ACTIVITY: Lines below containing the word "case" should be copied out.

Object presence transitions
○ ○ ○
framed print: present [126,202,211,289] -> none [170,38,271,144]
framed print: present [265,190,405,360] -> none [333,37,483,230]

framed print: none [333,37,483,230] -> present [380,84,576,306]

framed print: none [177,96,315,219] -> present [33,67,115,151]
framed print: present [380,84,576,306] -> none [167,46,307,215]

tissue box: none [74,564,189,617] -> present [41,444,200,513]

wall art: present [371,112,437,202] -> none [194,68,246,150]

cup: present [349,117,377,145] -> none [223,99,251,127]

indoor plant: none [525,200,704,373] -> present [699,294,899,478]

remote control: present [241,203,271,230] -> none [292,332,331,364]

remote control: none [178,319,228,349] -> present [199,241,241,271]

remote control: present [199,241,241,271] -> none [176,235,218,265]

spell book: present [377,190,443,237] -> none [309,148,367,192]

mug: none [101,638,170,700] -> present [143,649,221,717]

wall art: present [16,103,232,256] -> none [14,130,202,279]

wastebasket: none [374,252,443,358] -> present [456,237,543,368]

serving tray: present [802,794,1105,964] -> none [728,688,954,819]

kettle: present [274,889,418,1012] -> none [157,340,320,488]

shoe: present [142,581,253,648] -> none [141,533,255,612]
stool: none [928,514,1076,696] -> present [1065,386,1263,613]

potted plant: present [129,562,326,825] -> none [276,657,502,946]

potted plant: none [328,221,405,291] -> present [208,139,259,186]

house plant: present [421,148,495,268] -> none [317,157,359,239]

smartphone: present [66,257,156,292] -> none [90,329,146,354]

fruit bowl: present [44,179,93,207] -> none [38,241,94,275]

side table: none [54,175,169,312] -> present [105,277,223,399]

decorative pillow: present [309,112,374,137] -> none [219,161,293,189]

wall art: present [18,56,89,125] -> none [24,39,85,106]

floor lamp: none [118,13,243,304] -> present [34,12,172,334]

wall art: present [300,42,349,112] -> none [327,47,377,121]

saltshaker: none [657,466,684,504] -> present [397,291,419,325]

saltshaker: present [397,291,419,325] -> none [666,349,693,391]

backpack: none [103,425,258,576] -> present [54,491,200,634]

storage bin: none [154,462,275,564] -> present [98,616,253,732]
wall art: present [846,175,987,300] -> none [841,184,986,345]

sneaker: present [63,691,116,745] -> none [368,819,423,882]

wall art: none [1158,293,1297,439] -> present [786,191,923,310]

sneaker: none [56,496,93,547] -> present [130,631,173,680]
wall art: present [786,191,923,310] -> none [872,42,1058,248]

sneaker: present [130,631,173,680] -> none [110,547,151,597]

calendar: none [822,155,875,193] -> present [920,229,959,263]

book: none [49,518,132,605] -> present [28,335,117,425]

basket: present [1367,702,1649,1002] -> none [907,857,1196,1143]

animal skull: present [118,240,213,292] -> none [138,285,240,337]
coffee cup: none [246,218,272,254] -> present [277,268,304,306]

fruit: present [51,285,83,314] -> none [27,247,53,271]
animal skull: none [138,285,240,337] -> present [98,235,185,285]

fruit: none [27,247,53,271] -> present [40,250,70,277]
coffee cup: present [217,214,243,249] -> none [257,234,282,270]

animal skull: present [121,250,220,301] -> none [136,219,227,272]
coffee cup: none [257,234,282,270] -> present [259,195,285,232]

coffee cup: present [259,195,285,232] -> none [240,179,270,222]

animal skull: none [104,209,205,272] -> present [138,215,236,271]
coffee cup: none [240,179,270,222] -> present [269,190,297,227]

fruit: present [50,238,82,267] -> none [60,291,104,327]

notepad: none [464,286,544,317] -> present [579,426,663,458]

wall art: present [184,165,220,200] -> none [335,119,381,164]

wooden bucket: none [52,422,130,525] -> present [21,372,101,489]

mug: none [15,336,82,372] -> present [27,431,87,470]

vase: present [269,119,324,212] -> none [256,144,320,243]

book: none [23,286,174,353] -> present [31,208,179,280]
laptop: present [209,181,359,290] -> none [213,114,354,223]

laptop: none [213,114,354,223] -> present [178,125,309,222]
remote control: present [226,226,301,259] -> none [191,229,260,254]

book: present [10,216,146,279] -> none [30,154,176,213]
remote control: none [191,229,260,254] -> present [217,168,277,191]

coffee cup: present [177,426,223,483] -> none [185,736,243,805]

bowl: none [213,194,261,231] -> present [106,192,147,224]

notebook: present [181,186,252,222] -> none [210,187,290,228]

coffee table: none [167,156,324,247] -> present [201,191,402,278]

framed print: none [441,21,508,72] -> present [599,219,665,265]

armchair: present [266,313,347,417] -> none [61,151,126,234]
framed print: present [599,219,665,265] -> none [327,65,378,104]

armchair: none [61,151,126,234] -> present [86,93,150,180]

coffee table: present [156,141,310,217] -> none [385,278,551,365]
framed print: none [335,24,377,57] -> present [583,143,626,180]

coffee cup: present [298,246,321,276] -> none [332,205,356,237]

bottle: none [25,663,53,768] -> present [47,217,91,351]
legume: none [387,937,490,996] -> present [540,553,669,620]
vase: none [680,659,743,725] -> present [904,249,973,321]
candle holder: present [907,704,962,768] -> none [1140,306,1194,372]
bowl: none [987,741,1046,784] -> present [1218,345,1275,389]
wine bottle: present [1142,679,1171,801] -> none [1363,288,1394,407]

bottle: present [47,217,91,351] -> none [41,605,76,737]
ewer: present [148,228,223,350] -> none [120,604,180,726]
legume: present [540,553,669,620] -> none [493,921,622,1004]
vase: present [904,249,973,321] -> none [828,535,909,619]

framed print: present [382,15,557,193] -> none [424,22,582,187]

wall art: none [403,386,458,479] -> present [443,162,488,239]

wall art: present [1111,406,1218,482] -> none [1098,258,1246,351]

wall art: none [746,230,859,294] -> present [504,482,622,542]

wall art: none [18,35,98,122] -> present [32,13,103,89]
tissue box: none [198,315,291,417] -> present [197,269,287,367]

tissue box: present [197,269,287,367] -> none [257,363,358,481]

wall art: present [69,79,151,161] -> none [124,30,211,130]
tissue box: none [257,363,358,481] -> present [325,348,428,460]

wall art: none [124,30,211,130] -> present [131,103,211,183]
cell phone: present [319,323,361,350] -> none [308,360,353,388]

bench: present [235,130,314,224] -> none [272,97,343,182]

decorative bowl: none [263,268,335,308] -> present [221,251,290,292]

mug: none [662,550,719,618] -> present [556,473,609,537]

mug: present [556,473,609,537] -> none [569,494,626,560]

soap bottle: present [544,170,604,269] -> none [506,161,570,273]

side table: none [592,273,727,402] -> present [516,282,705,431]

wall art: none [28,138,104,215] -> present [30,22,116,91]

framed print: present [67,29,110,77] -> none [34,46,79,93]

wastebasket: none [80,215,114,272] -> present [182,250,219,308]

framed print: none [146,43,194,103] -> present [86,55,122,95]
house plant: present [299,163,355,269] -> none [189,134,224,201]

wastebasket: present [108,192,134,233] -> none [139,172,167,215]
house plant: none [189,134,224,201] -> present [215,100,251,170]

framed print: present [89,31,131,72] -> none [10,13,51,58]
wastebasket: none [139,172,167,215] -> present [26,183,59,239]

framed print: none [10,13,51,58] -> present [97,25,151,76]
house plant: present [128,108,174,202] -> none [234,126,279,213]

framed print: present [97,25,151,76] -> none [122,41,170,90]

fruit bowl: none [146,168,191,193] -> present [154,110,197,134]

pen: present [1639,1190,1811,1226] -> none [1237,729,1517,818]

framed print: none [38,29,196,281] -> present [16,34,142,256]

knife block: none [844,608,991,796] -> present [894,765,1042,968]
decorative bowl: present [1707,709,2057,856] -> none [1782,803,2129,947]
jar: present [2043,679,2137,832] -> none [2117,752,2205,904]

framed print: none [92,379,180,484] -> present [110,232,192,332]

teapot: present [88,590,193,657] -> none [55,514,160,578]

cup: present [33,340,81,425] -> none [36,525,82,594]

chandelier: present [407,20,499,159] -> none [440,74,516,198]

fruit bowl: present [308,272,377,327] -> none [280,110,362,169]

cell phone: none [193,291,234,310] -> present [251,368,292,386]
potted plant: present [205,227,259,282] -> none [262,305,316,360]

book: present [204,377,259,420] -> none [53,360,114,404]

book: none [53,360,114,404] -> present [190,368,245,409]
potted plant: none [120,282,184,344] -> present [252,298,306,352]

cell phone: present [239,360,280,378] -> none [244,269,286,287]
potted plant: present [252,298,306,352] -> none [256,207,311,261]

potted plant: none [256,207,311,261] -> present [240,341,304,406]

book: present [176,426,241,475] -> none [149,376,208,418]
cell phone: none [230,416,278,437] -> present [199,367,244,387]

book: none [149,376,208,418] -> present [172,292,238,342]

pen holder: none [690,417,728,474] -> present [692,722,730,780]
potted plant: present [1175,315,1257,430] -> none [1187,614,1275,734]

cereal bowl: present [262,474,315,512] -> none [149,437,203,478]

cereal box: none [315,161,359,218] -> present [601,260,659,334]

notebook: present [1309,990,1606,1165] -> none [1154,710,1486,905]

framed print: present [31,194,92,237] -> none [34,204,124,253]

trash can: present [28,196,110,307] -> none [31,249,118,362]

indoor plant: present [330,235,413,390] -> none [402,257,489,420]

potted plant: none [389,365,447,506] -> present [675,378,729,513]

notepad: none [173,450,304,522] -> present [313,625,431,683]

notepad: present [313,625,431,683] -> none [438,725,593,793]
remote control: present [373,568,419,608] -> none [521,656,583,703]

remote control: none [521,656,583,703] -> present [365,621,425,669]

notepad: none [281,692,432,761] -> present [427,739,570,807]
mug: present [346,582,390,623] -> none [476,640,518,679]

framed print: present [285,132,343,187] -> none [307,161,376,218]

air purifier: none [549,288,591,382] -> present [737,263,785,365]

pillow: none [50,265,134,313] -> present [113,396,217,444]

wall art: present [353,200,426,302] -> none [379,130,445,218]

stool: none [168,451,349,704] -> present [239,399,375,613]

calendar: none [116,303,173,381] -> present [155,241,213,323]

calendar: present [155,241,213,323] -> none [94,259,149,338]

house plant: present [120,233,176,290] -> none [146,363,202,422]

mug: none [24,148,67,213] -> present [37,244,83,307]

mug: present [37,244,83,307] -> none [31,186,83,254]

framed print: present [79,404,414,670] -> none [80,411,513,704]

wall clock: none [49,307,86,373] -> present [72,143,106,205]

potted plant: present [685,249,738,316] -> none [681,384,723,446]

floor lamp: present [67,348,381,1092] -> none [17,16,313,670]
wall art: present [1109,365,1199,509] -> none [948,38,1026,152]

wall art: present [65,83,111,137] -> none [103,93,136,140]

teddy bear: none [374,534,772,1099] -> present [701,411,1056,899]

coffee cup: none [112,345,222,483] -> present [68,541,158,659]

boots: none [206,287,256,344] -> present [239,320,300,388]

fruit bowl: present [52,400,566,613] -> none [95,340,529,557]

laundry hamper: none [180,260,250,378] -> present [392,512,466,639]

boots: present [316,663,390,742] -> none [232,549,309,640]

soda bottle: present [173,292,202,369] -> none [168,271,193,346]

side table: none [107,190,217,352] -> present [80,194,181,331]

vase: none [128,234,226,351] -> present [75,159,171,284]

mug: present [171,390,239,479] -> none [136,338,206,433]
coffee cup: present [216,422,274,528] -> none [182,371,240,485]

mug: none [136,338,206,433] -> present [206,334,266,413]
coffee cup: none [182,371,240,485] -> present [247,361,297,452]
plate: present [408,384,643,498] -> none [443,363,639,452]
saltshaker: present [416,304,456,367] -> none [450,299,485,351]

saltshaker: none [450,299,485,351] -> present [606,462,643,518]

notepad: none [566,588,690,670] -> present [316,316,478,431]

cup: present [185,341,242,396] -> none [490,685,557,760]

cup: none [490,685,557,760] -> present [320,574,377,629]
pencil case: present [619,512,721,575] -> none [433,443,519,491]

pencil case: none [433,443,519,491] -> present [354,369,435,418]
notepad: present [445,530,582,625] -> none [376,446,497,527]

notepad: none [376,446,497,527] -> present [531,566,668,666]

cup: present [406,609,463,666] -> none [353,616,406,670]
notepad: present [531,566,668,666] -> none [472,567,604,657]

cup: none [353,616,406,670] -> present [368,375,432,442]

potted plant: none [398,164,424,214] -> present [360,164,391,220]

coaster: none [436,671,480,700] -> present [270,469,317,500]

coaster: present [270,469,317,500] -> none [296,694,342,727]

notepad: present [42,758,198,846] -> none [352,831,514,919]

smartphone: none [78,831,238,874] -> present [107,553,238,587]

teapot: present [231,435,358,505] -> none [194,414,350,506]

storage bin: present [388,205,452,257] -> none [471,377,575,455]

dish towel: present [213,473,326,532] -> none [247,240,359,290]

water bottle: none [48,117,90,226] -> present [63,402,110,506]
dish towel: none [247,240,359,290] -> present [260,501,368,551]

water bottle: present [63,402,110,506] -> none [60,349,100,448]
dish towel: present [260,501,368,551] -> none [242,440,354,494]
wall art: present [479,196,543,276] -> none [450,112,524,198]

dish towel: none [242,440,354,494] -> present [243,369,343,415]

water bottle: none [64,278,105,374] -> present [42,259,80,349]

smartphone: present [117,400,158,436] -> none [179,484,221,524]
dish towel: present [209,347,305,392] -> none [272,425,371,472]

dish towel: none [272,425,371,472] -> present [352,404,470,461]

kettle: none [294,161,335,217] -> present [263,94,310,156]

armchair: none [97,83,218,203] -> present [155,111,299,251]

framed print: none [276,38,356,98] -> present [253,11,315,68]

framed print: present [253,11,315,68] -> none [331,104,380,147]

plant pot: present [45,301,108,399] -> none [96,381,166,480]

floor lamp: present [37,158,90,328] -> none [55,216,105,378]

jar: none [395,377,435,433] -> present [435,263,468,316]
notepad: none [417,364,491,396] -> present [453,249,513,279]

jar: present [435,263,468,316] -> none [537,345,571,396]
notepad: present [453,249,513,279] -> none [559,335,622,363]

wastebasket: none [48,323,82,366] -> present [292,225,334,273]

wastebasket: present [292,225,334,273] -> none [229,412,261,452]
○ ○ ○
RESPONSE:
pencil case: present [619,512,721,575] -> none [433,443,519,491]
pencil case: none [433,443,519,491] -> present [354,369,435,418]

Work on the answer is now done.